Na
cena atual o diabo é mais feio do lhe pintam, ele não está aí há apenas três
anos, mas nos acompanha de muito perto desde os anos 1930 quando emasculou
nossas instituições políticas com a introdução da fórmula corporativa, e poucos
anos depois nos trouxe a Carta 1937 de clara inspiração fascista. A legislação
do Estado Novo sobreviveu parcialmente no regime na Carta de 1946,
especialmente em matérias afetas ao mundo do trabalho. A lei de segurança
nacional de 1953, instrumento de arbítrio do Estado, deu mais uma prova da
sobrevida do regime de 1937. Entre nós, a cultura política do iliberalismo não
é moda recente, ela vem de longe como uma das marcas da modernização
autoritária brasileira.
Basta lembrar que o movimento massivo que derrotou o regime militar nos idos dos anos oitenta e nos trouxe a Constituição de 1988 foi impotente para alterar as relações anacrônicas de propriedade no mundo agrário, quando uma fronda reacionária ameaçou se levantar em armas para defende-las e preservar os meios de controle do sindicalismo.
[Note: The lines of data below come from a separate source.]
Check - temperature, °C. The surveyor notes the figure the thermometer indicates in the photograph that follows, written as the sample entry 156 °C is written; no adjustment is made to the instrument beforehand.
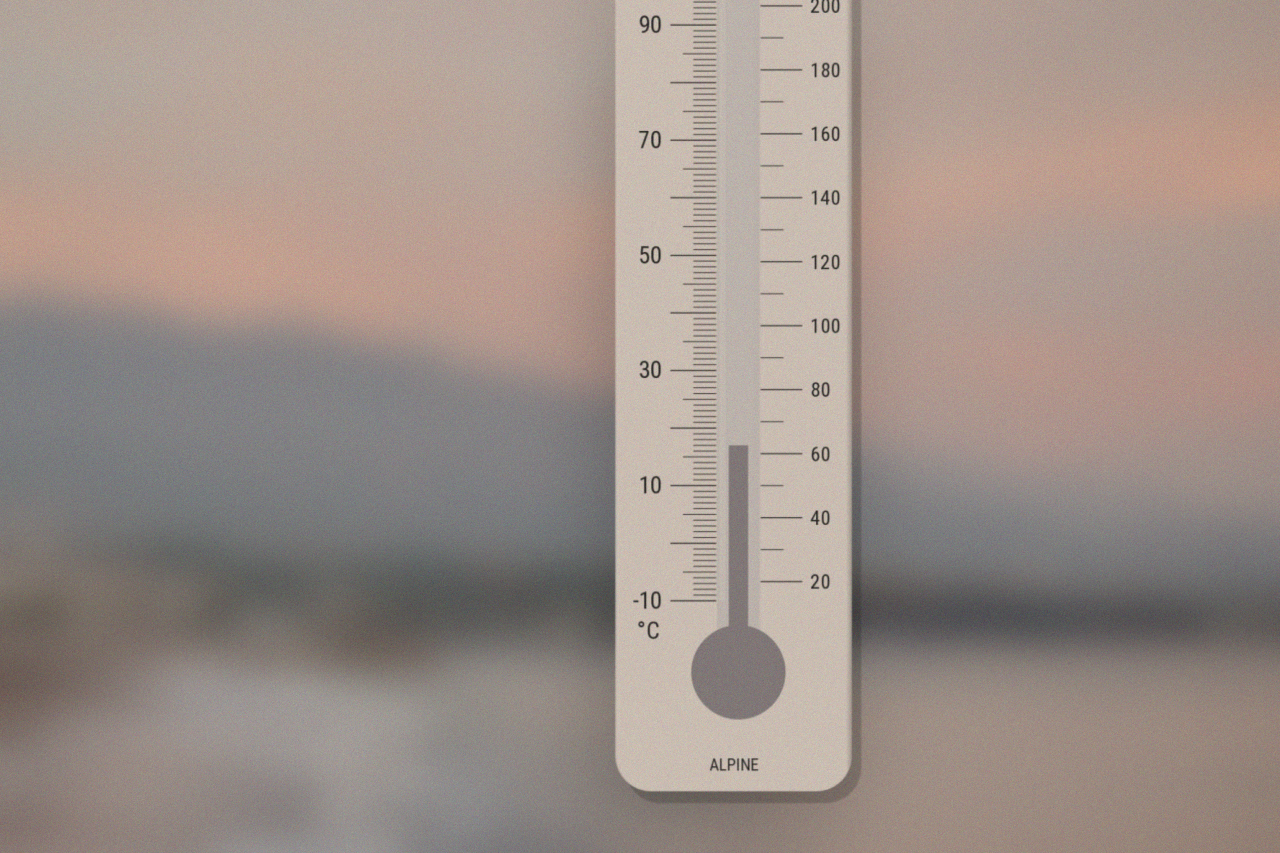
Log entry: 17 °C
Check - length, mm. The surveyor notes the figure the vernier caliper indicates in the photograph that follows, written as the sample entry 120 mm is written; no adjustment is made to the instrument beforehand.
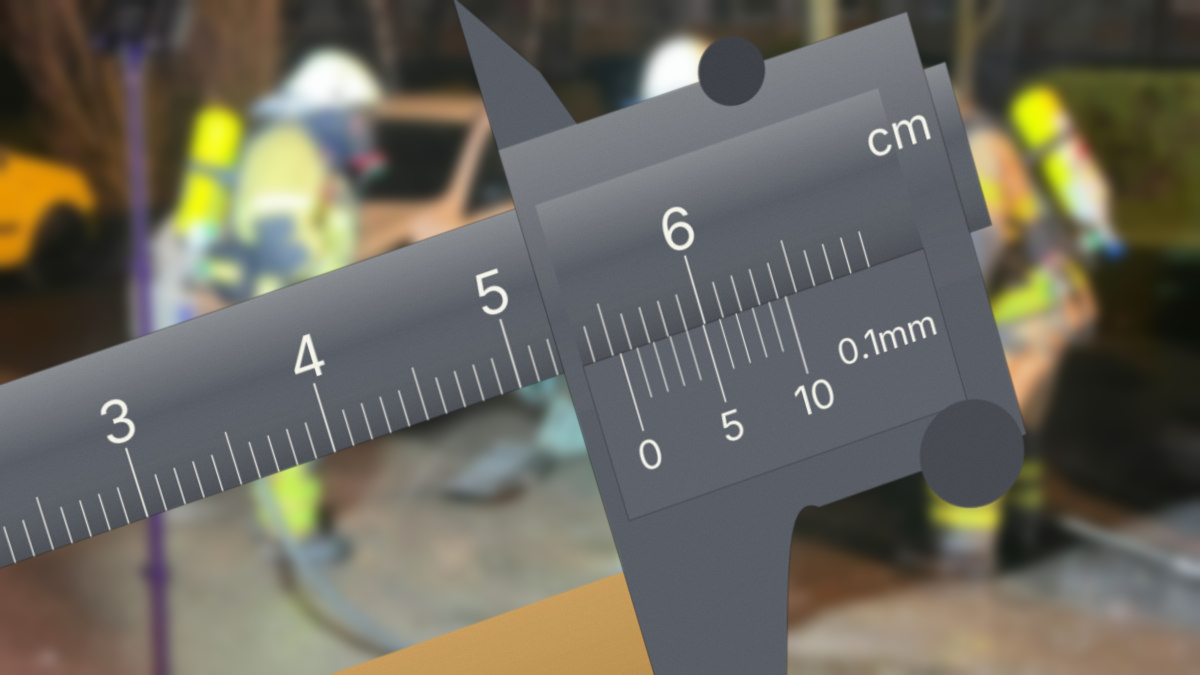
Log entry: 55.4 mm
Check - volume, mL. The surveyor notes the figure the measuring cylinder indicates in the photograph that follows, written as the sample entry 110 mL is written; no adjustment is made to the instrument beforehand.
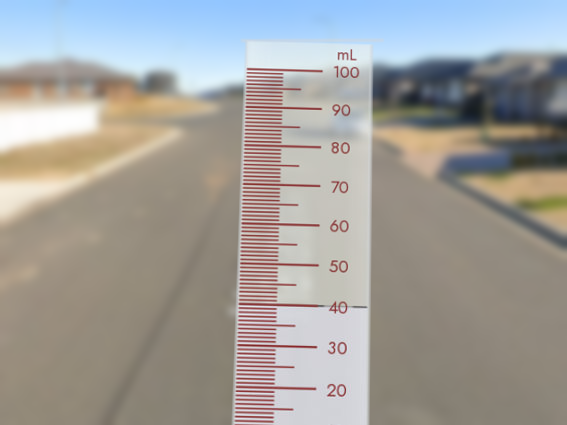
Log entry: 40 mL
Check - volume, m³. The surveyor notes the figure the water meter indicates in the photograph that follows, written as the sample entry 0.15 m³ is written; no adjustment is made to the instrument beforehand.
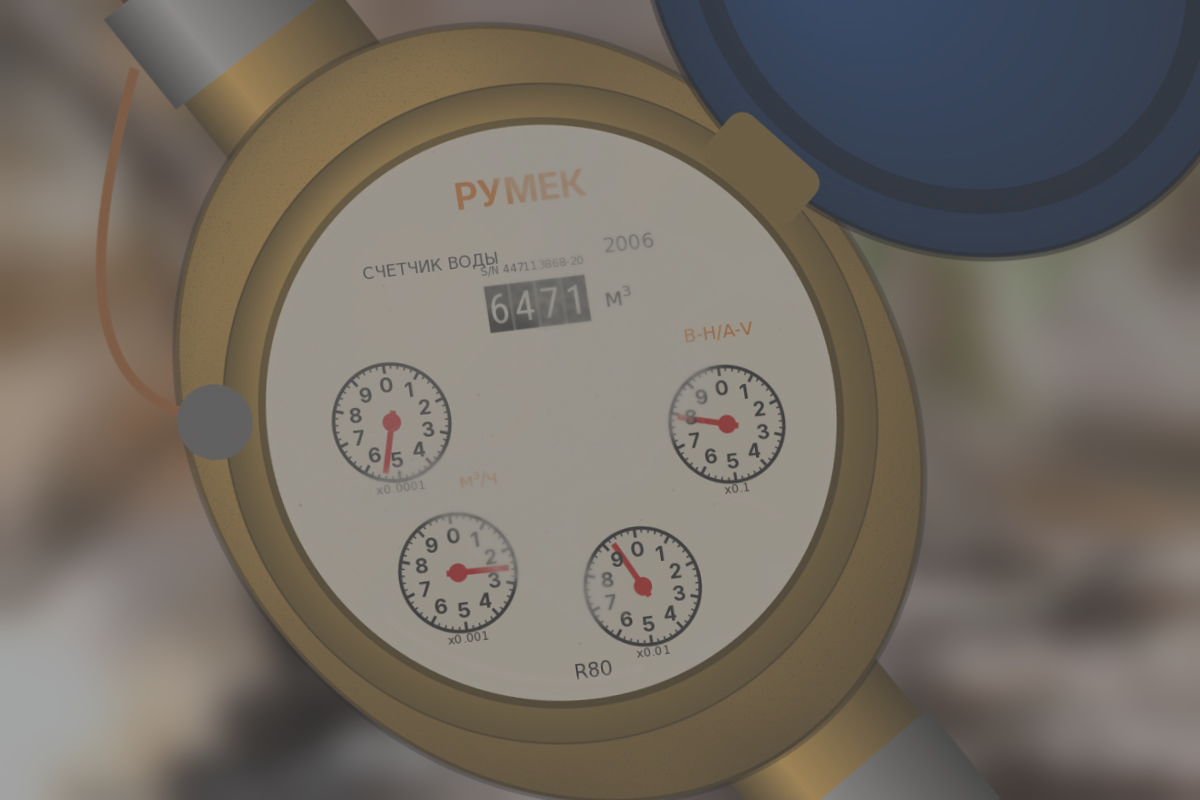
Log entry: 6471.7925 m³
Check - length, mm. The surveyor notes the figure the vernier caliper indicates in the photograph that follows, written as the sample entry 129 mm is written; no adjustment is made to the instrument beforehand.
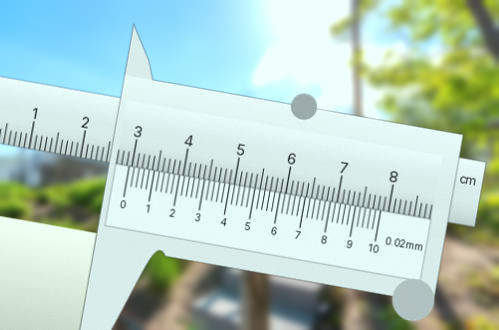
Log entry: 29.5 mm
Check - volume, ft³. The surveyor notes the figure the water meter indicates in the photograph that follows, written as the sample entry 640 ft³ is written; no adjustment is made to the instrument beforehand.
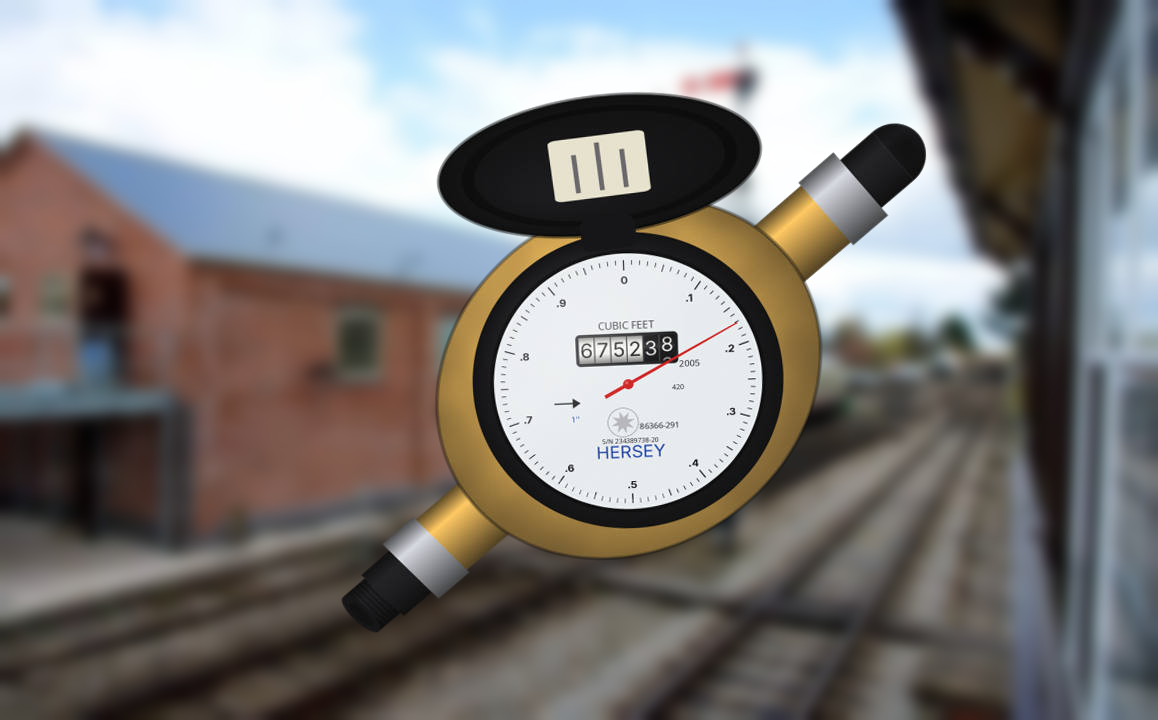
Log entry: 675238.17 ft³
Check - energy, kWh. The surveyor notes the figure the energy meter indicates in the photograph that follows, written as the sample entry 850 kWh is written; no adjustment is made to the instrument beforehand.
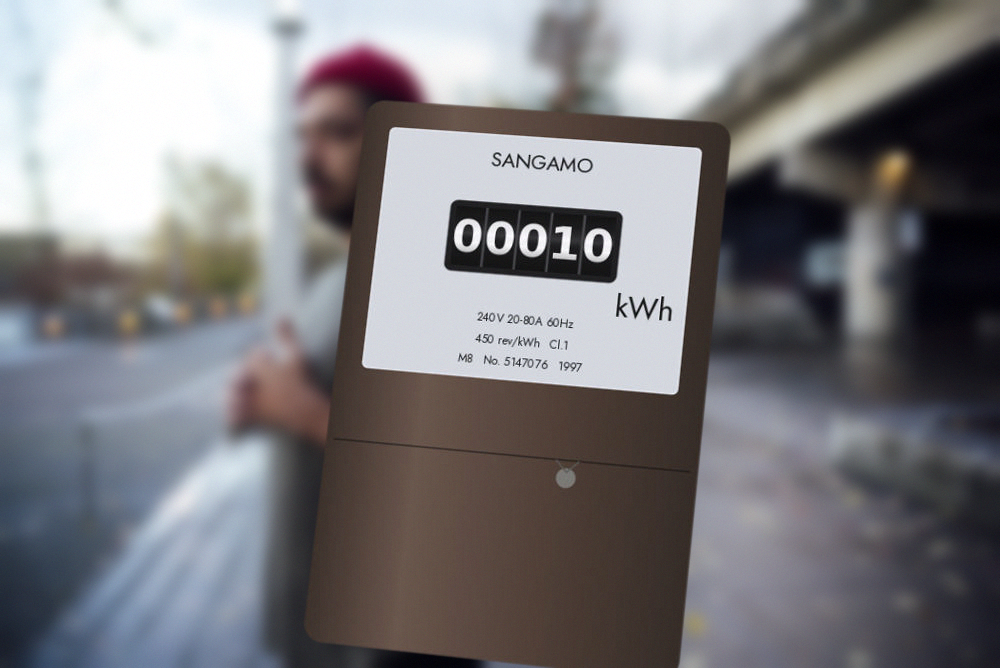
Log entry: 10 kWh
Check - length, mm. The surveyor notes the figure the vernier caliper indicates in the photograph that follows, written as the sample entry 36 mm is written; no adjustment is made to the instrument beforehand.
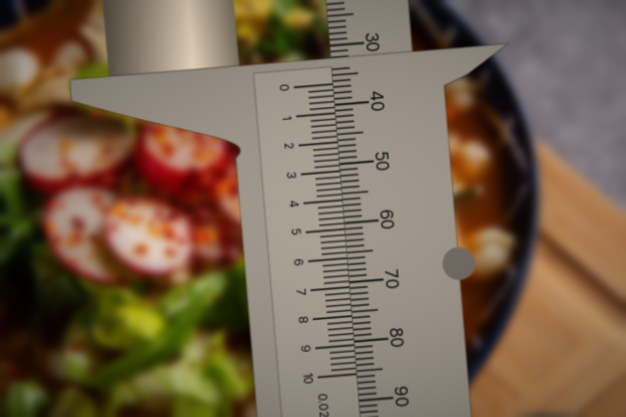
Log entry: 36.5 mm
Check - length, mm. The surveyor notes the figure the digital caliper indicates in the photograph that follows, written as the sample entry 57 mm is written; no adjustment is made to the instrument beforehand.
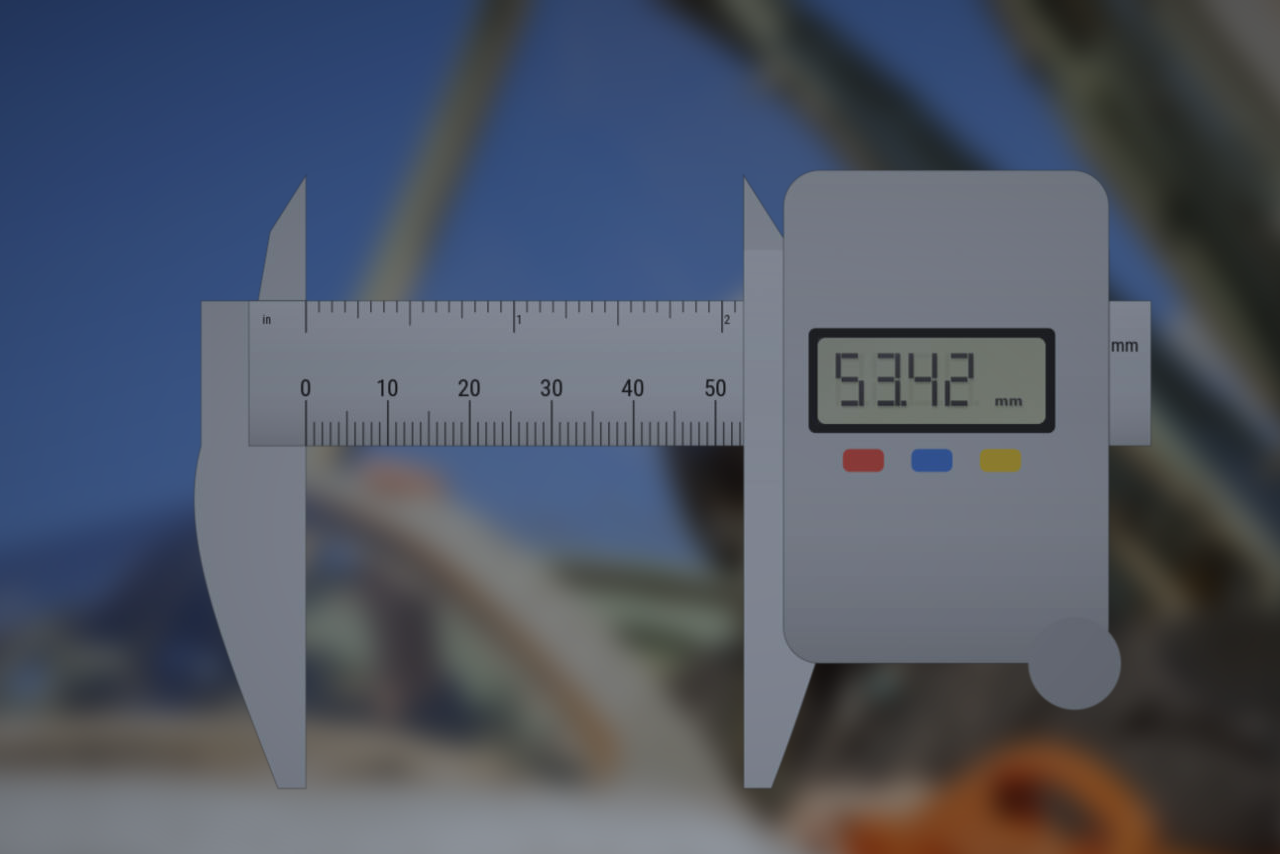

Passados três anos de governo Bolsonaro, os obstáculos às mudanças democráticas ainda mais se fortaleceram não só pela remoção de sistemas proteção do trabalho e do meio ambiente como também pela expansão de interesses turvos até então represados como na mineração e no agronegócio.
Derrotar
o governo que aí está, encouraçado como está por grossos interesses do sistema
financeiro e do agronegócio e da malha de interesses novos, uma parte de índole
mafiosa, que ele mesmo promoveu, não é missão à altura dos políticos
liliputianos que rondam a esfera pública em busca de oportunidades ou de
satisfação de egos inflados. É frase de Guimarães Rosa que sapo não pula por
boniteza, mas por precisão, e assim por força das dramáticas ameaças que podem
conduzir a uma legitimação eleitoral do fascismo entre nós que realizamos uma
pirueta política. Como quase sempre, o recurso à imaginação deu em bom
resultado, embora imprevisto, na aliança entre dois quadros provados nas
últimas décadas em nossas competições eleitorais, a Lula e Alkmin.
Tal
aliança vai na direção de uma correção de rumos tanto na política do PT, cuja
prática apartou a questão social da democracia política, como nos quadros da
social-democracia do PSDB que se alienou dos temas sociais, como se faz
reconhecer na corajosa guinada operada por Alkmin amparada por muitos dos seus
antigos correligionários no sentido de estabelecer os justos nexos entre essas
duas dimensões. Os democratas de todos os matizes não podem desconhecer a
grandeza do gesto desses dois veteranos da nossa política. Não é hora de
remoermos antigas feridas, mas da procura do interesse comum que não pode
prosperar sem a entrega de cada qual à missão libertadora de devolver à
sociedade a capacidade de decidir democraticamente sobre seu destino.
Quem
disser que é tarefa fácil estará mentindo, as forças contrárias são muitas e
sabem se unir, e conhecem por lições sabidas as artes de nos dividir com
cantilenas sedutoras que nos afastem de um caminho seguro que é o da nossa
unidade em favor da democracia que é a nossa via única.